Text shown
◆ ◆ ◆ ◆ ◆ ◆ ◆
George was the first Beatle to post up a #1 single as a solo artist. And a magnificent first #1 it was, becoming the biggest selling single of 1971 in the UK. On top of that, George went to #1 his very first time out.
It also went back to #1 – not the first Beatle solo track to do so – after George’s death.
The Writing
George Harrison's famous hymn to the Hindu god Krishna was written in Copenhagen in December 1969, when George was with Billy Preston and Eric Clapton supporting Delaney and Bonnie on tour. Fascinated with gospel music at the time, he had been seeking a way to fuse the ideological core of Christianity to that of Gaudiya Vaishnava.
There are several versions of how the song got written. George's own - rendered under oath before the High Court is that he ducked out of a press conference and found an empty upstairs room in the theater where the band was playing. He began alternating the "hallelujah" and "hare krishna" phrases over guitar chords, and took the result to the others for their opinion. More experimentation followed, who filled out the chorus vocals.
Delaney Bramlett tells it differently. He agrees that George was trying to write gospel, and says George came to him for advice on how to do it. In his telling of the story, he began to improvise "Oh, my Lord," with his wife and singer Rita Coolidge echoing back the "hallelujah." There are several problems with this version: first, George had already written several gospel songs with Preston, one of which he'd recorded; second, George was openly reworking 'Oh Happy Day', an eighteenth-century hymn (and long out of copyright), recently made popular by the Edwin Hawkins Singers. He didn't need lessons in how to write gospel songs.
The Beatles were still together at the time the song was written, and having based the song on an Edwin Hawkins Singers recording, George was initially of a mind to offer the song to Edwin Hawkins.
The deliberate blending of the Christian 'Hallelujah' with the Hare Krishna chant was intended as a unity gesture. They mean "quite the same thing," George said in his autobiography I Me Mine.
Notable in the lyric is George's expression of impatience - ...but it takes so long, my Lord! - a very vulnerable gesture in the context of musical worship.
◆ ◆ ◆ ◆ ◆ ◆ ◆
Listing
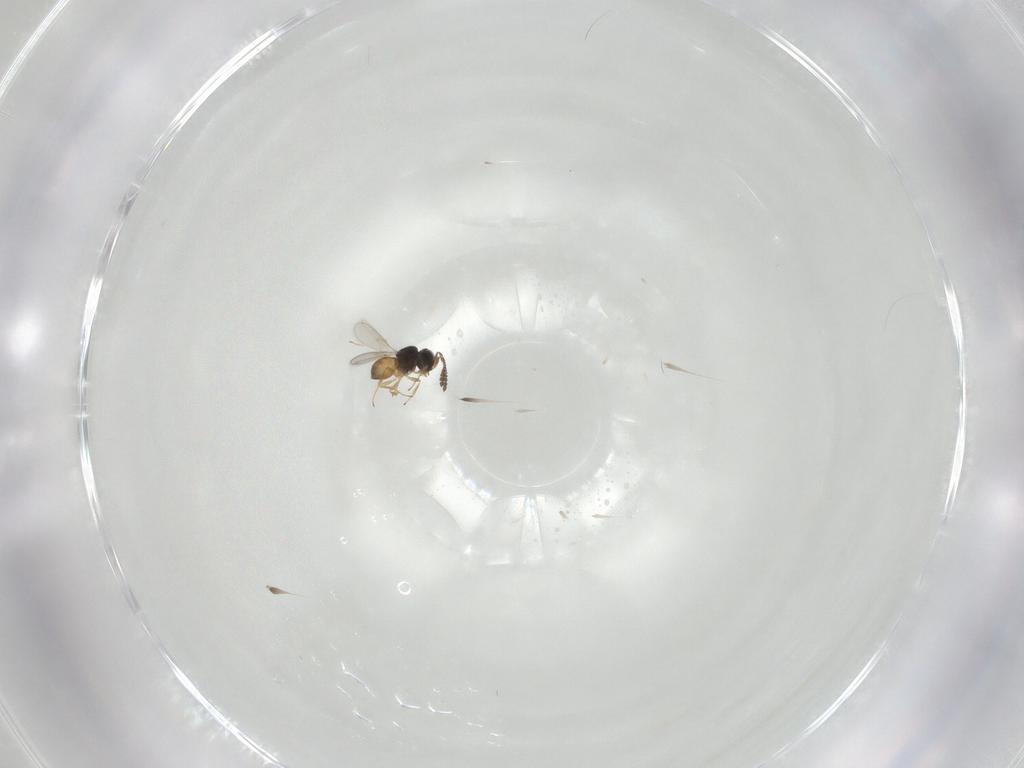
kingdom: Animalia
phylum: Arthropoda
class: Insecta
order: Hymenoptera
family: Scelionidae
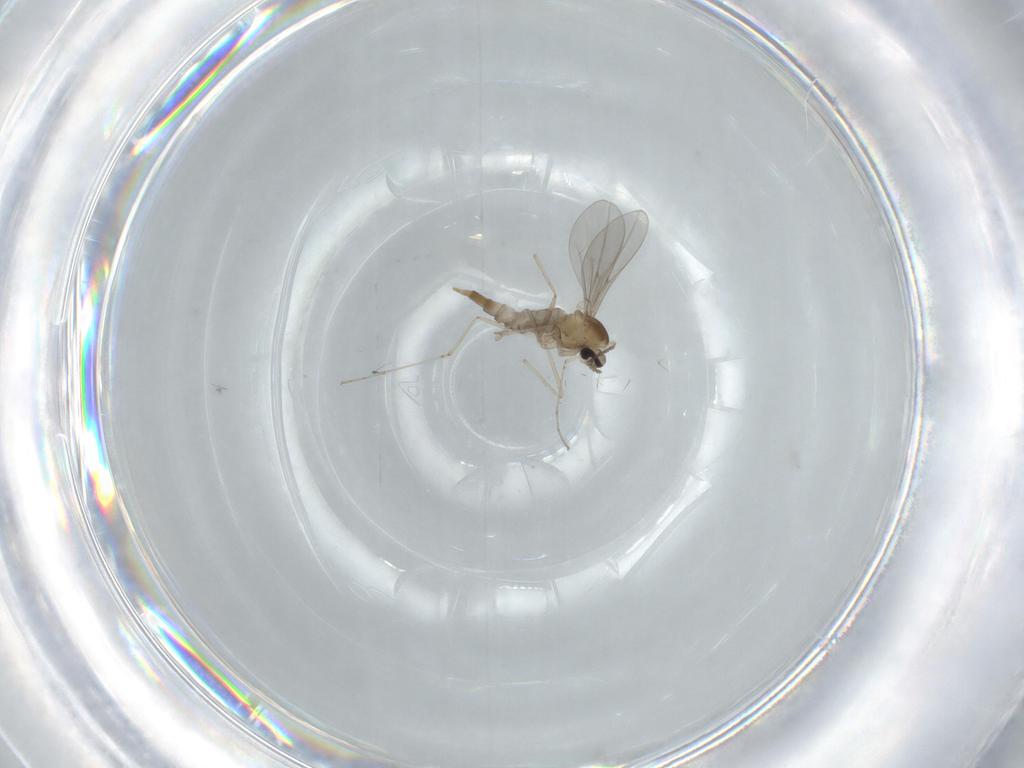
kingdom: Animalia
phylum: Arthropoda
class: Insecta
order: Diptera
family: Cecidomyiidae
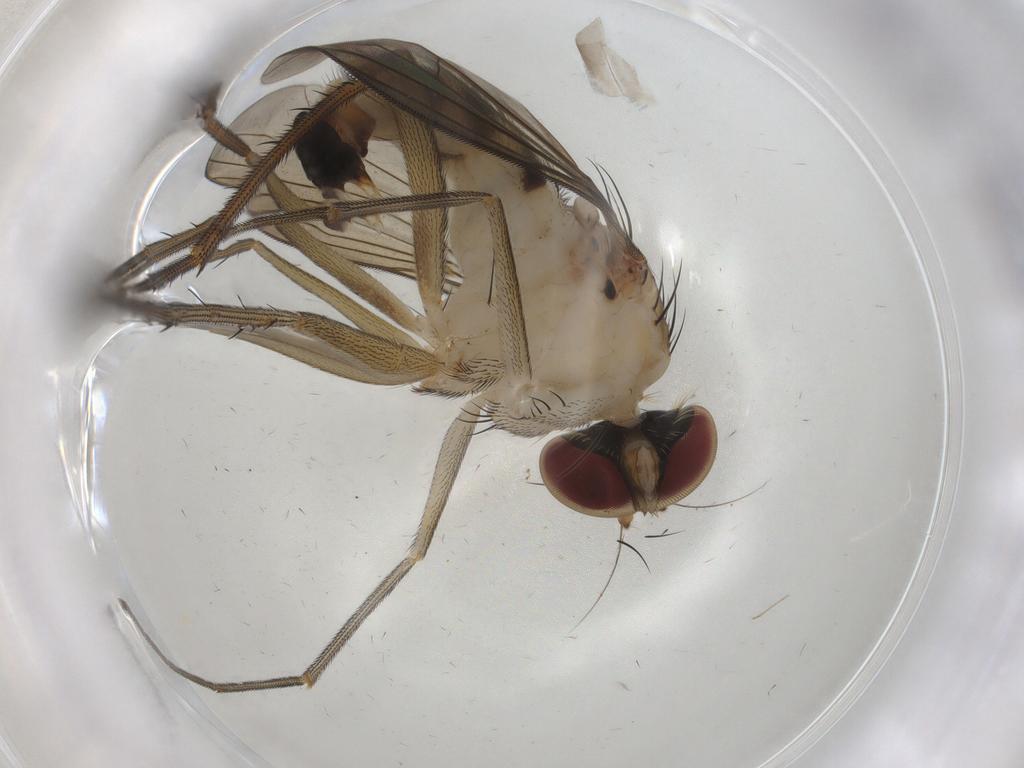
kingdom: Animalia
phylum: Arthropoda
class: Insecta
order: Diptera
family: Dolichopodidae
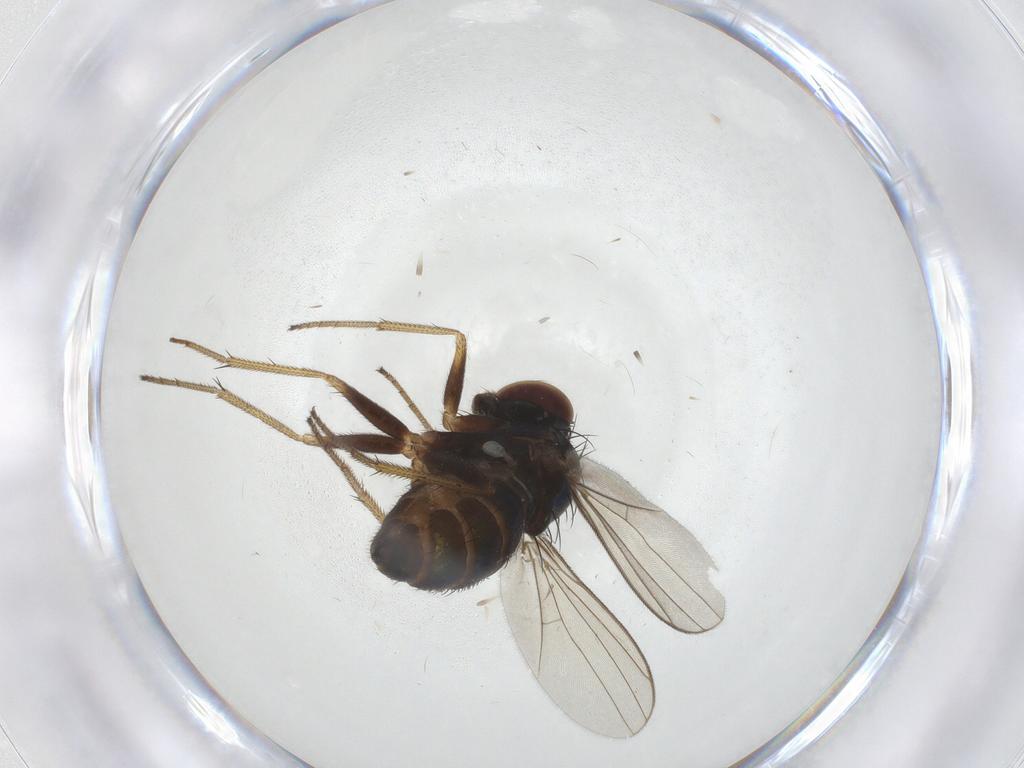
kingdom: Animalia
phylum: Arthropoda
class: Insecta
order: Diptera
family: Dolichopodidae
◆ ◆ ◆ ◆ ◆ ◆ ◆
Tasks
a) According to the text about George Harrison's hymn to Krishna, in which city was the song written?
b) Carry on the piece about George Harrison's hymn to Krishna from the point at which it stops.

Per-task outputs
a) Copenhagen, in December 1969.

b)
Once written, George offered the song to Billy Preston, who had been there when he'd written it. Preston took it, recording it for his Encouraging Words album two months before George used it himself.
The Music
George deliberately chose a gospel motif for his prayful lyric (which is one of the reasons he involved Preston in his own recording), the idea being to wed its Sanskrit mantra to the spiritual rhythms at the very root of rock. The subtle transition from “Hallelujah” to “Hare Krishna,” using the same melody and harmonies, underscores the seamlessness of this attempt to universalize what he was trying to convey – to create music that would sell his private prayer as one for general use: “Hindu revivalism,” in the words of author Joshua Greene, “the pop equivalent of interfaith prayer.”
The Recording
George's slide guitar technique figures prominently in the recording, inspired by his friend Eric Clapton and soon to become closely associated with his post-Beatles music. The style is "musically as distinctive as the Mark of Zorro," in the words of biographer Alan Clayson.
Preston and Clapton, who were there when the song was born, both played on the track - Preston on piano, Clapton on acoustic guitar. Ringo came in to play drums, and Klaus Voorman provided bass (Jim Gordon of Derek and the Dominos also added drums and percussion).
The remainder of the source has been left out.